An Occasional Guide to Irish Politics: Treasonous Potato Syndrome.

Look at them plotting against us. Bastards.

Look at them plotting against us. Bastards.

It’s the potatoes, and you can see it when there’s a public demo in favour of a nominally disgraced public figure. Many of the people who march in favour of disgraced TDs or businesspeople are decent, good and honest people. Moreover, they believe in that great social glue that has made this country not the worst place in the world to live: loyalty. They do not see the cold hard facts of someone else’s money, in amounts incalculable to the ordinary individual, being misappropriated, but instead the very human story of a person who has shown them kindness or assisted them in a time of need being persecuted by faceless powerful figures who aren’t from the area. It is the classic Irish story, and it draws from the deepest well of our culture, the one with the sign labelled “dem fellas who are out to get us”.

From the Vikings to the cursed Brits to our own potato betraying us, ours is a story of forces beyond our control putting the boot in. Michael McDowell commented recently about a country that is very big on demanding rights from our institutions, yet also believes it is perfectly acceptable to decide which taxes and laws one will choose to honour. Many of the same people, without any malice, who defend those businesspeople and politicians from globally-accepted standards of law enforcement also demand that the banking system which holds their savings be protected to globally-accepted standards, and see no contradiction.

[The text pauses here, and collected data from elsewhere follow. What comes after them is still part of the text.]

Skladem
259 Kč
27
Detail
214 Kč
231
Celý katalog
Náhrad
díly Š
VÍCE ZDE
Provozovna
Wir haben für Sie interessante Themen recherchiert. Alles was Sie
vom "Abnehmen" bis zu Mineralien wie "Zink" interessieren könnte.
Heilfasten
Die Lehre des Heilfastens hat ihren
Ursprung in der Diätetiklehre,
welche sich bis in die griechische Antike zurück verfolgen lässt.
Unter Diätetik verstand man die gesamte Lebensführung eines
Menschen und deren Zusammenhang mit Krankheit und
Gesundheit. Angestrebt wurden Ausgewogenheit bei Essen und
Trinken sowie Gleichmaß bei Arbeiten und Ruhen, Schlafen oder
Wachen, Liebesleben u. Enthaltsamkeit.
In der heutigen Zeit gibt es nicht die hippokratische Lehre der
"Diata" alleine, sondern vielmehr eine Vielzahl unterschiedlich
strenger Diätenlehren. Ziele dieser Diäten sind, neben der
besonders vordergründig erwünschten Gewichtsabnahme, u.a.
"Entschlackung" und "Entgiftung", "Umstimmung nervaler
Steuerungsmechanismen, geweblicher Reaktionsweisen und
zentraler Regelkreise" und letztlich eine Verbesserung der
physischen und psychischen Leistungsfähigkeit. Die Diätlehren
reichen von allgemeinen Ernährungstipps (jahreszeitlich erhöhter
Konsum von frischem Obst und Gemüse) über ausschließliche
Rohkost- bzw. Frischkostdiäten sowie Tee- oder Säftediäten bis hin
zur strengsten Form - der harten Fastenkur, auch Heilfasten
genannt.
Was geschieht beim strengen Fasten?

Why is this? The answer is straightforward enough. From British Rule to today, the Irish people have conspired with their elected leaders to create a society where we are all victims and thus not responsible for our actions. We elect nearly 2000 public officials paid from money taken from our wages, and yet have no problem with nearly all those same elected officials all blaming other publicly funded (but non-elected) officials for decisions that affect our daily lives. Other more logic-centred societies would ask what do we need 2000 powerless public officials for, but not us. We are quite happy with the publicly funded wailer, the Whinger-In-Office, to confirm our hard-wired DNA level paranoia that “You’re damn right! It IS those fellas in Dublin or the EU or the Financial Regulator who is screwing you over!” rather than distill measured options about the choices facing our country into options for debate.

Bitterness and betrayal is much easier to savour than the examining of sacrifice. What do you expect from a country that holds a grudge against a vegetable.